According to the above-mentioned effects of precipitation and grain size on transformation temperatures, solution treatment should eliminate the transformation differences by dissolving the precipitates and growing the grains to comparable sizes. Despite this reasonable expectation, solution treatment leads to comparable transformation temperatures only in the case of LO2 SLM samples, but large transformation differences remain for HO2 SLM parts (Figs. 2, 3, 4). This illustrates the strong atmospheric influence on the quality of SLM-made NiTi parts. In addition, solution treated parts display narrower peaks across all used parameter sets that may improve shape memory quality for potential applications.

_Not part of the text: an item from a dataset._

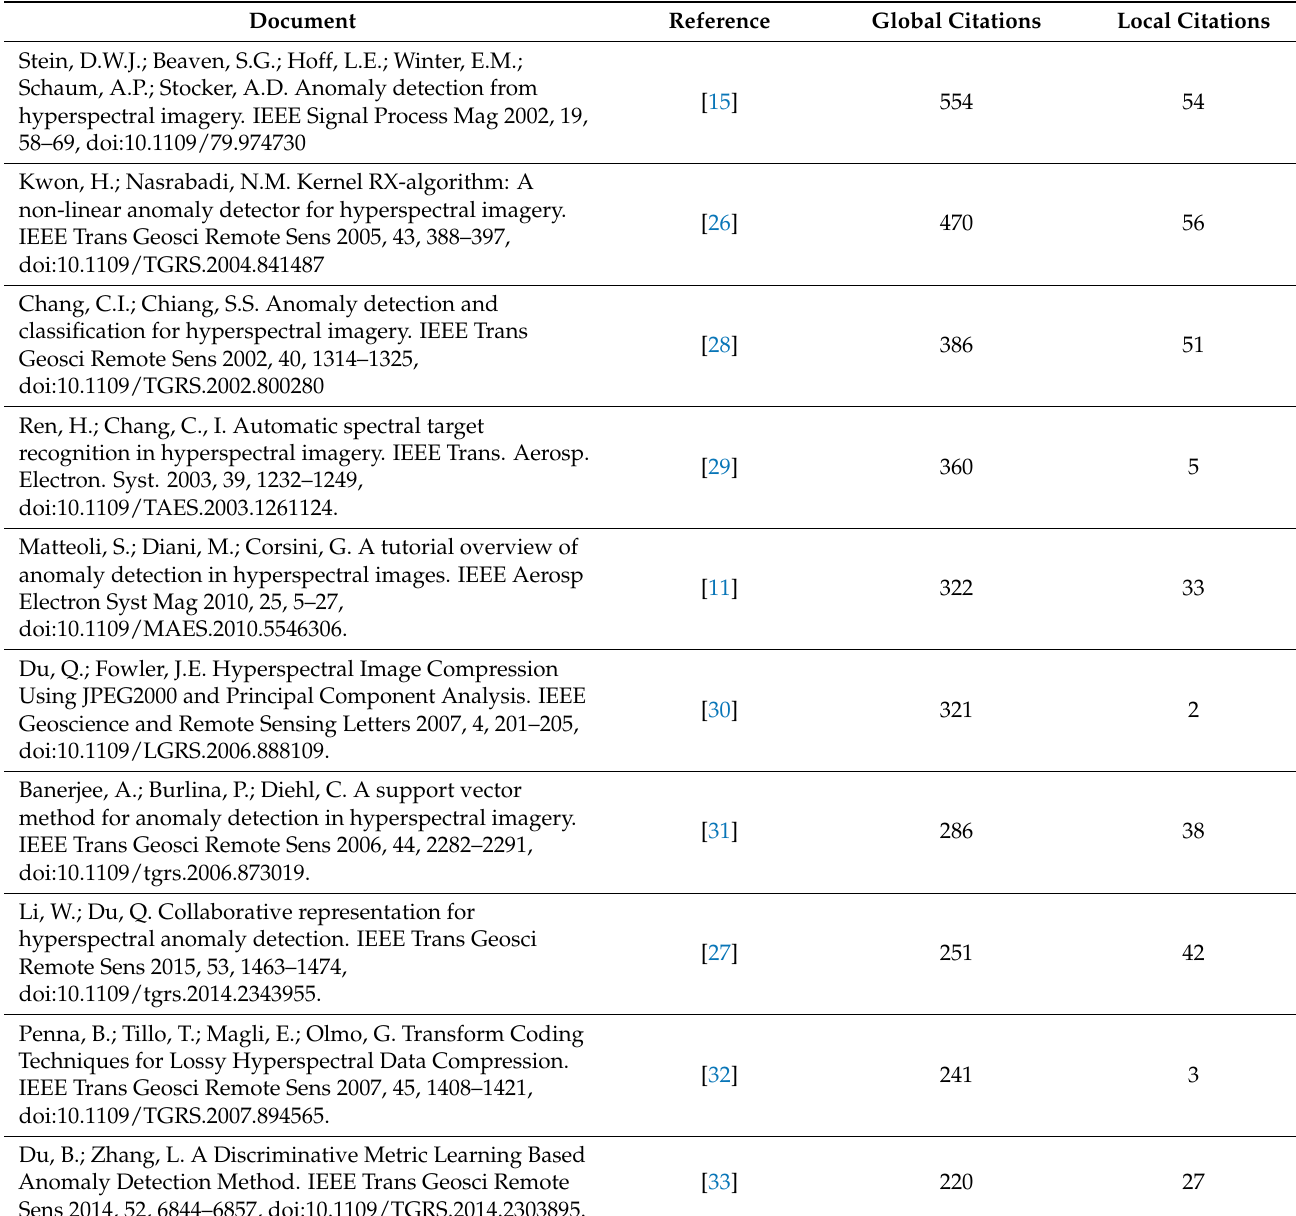
Table 4. The top 10 documents with the highest number of global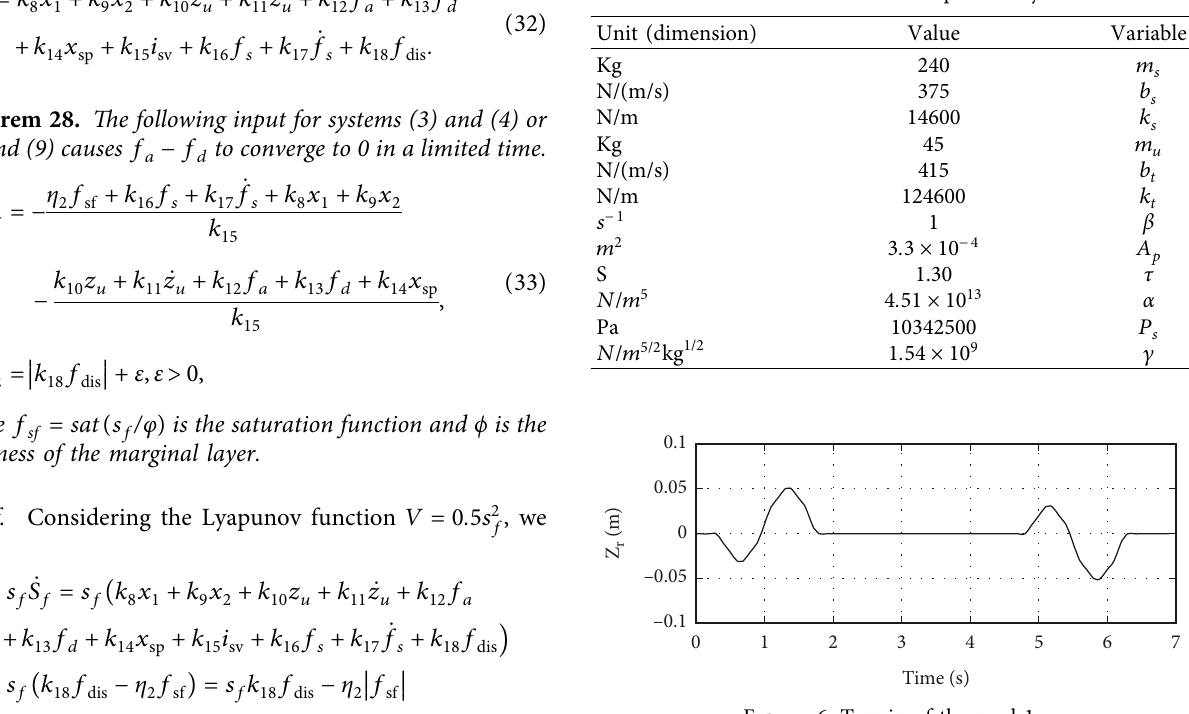
Table 1: Parameters of suspension system.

In respect of SLM atmospheric influences, oxygen uptake within the alloy during production is clearly controlling the transformation properties of the final component. In a less pure atmosphere, the atmosphere can form oxides or nitrides (such as Ti4Ni2O and TiN) [21]. Therefore, higher laser scanning velocity can affect the size/formation of these particles/precipitates and eventually control the transformation temperatures. Similar to other Ni–Ti precipitates, these particles may need to reach an optimum size to facilitate martensitic transformation (e.g., by acting as nucleation sites). Therefore, excessively high laser speeds may completely dissolve the atmospheric impurities within the matrix or lead to extremely fine particles without any influence on martensitic transformation. As these particles do not dissolve in the matrix during the solution treatment, the transformation trend with scanning speed remains unchanged after solution treatment (see Fig. 4).

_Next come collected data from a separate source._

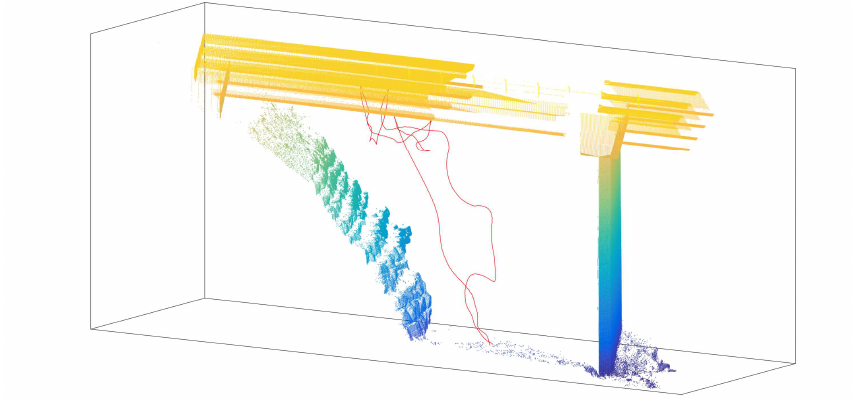
Figure 22. Prism trajectory measured with the laser tracker—Grazalema bridge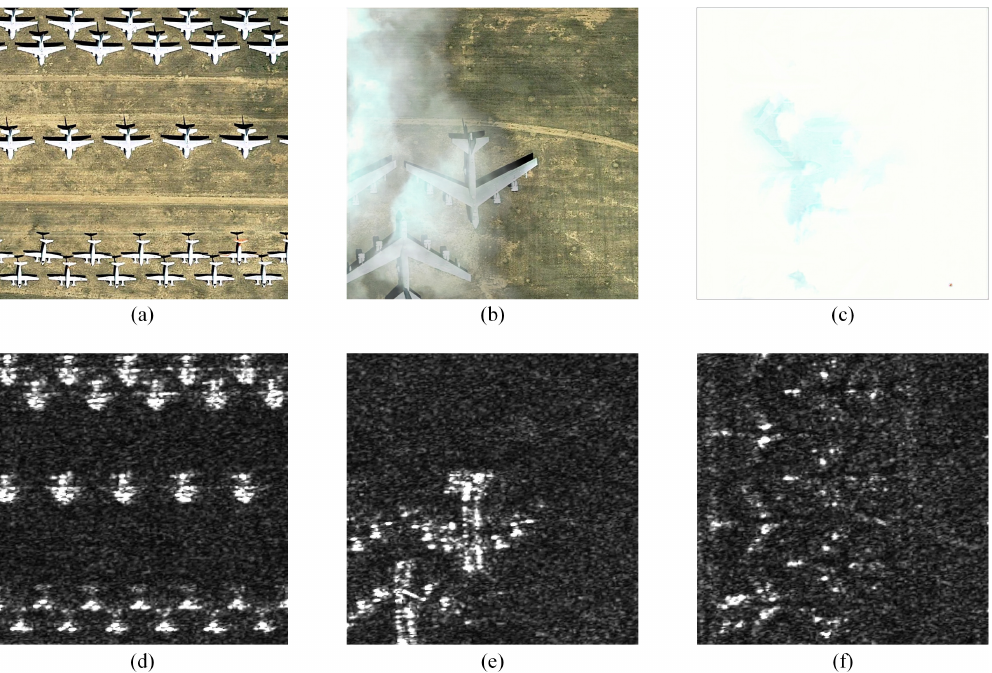
Figure 7. Typical images in the FCAD dataset. ( a ) The optical image and ( d ) the SAR image in the cloudless scenes; ( b ) the optical image and ( e ) the SAR image in the thin-cloud scenes; ( c ) the optical image and ( f ) the SAR image in the thick-cloud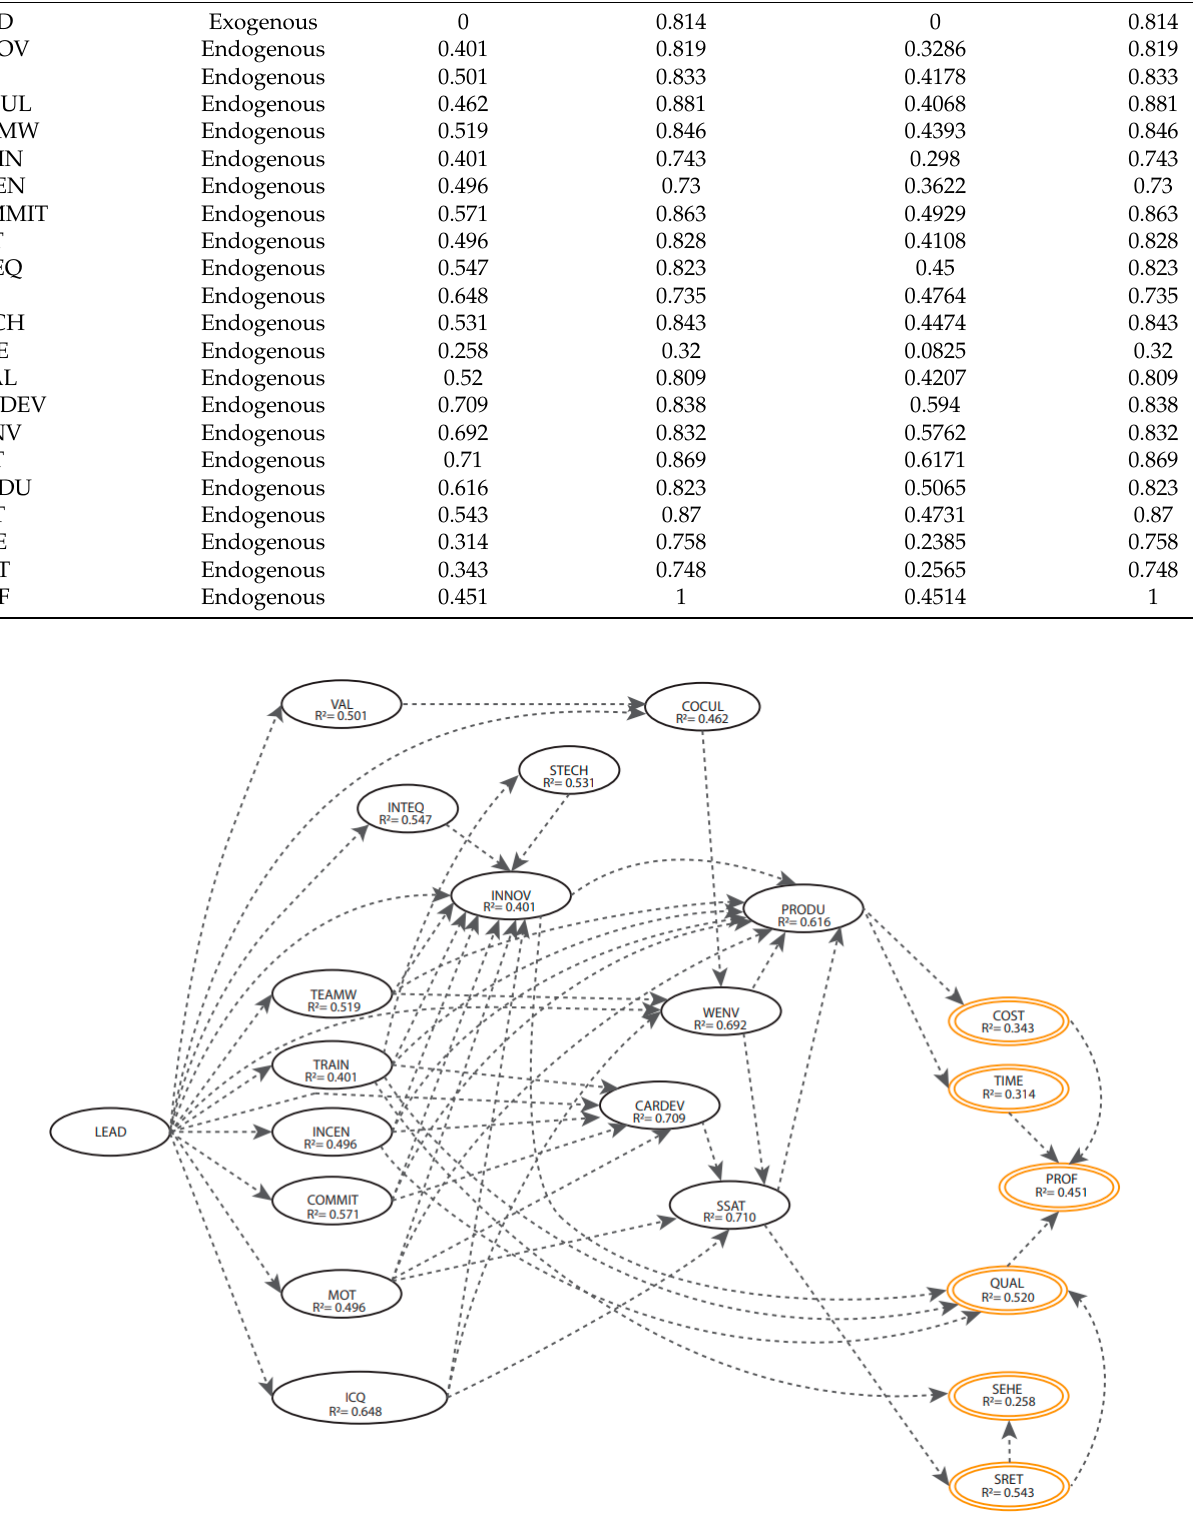
Figure 4. 𝑅 (cid:2870) for Human resources Figure 4. R 2 for Human AVE is a measure used to assess the degree to which a set of indicators (or items) measures a latent construct. According to Fornell and Larcker [106] and Duarte and Raposo [107], the recommended cuto ff for AVE is 0.50 or higher, which indicates that more than 50% of the variance of the construct is explained by its indicators. In other words, the AVE value represents the average amount of variance that each indicator shares with the other indicators in the same construct. However, it is important to note that AVE can only be applied to externally directed blocks, which means that the indicators should be related based on a theoretical rationale. If the indicators are not related to each other, AVE cannot be computed. In the context of Table 6, all the variables meet the AVE evaluation criteria except for the SEHE variable, which does not meet the cuto ff of 0.50. This may indicate that the indicators of the SEHE variable are not strongly related to each other, or that they may not be measuring the same latent construct. Further analysis and interpretation are needed to understand the reasons behind the low AVE value of the SEHE variable. In a PLS analysis, adequate discriminant validity is established when a latent variable shares more variance with its measurements or indicators than with another latent variable in a determined model [104]. To assess the discriminate validity, the use of the average variance extracted (AVE) is recommended, that is, the mean variance shared between a construct and its measures [106,108]. This measurement should be greater than the variance shared between the construct with the model’s other constructs (the squared correlation between two constructs). As an acceptable indicator, the AVE must be greater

As appreciated from the above, it is very important to control and monitor the atmospheric impurities (such as oxygen content within the build chamber) besides NiTi compositions during the SLM process. This allows the manipulation of properties using the scanning parameters according to application requirements.

Conclusions

This work aims to further underpin and investigate more deeply the potential factors affecting the transformation temperatures of nitinol parts produced via SLM. Two processing regimes were used in a high- and low-oxygen atmosphere along with a wide range of laser scanning parameters able to produce fully dense parts. It can be confirmed that atmospheric impurities is a highly important issue during SLM and must be controlled accordingly. The findings of this study can be summarized as follows:

  1. (1)

    It is essential to carefully select the processing parameters during all steps to produce repeatable phase transformation behaviors.

  2. (2)

    New flushing procedures for the production of nickel titanium via SLM should be created to help minimize impurity (such as oxygen) pick-up during production, as oxidation has been shown to be the dominating factor affecting SLM-produced nickel titanium parts.

  3. (3)

    M s is confirmed to decrease with increasing laser scanning speed. Ni evaporation is also confirmed from powder to component which could be an important factor according to the used composition.

  4. (4)

    Solution treatment can increase the shape-memory quality by sharpening the transformation peaks. Besides, it can undo the influence of dissolvable Ni–Ti precipitates that might vary according to the used SLM parameters.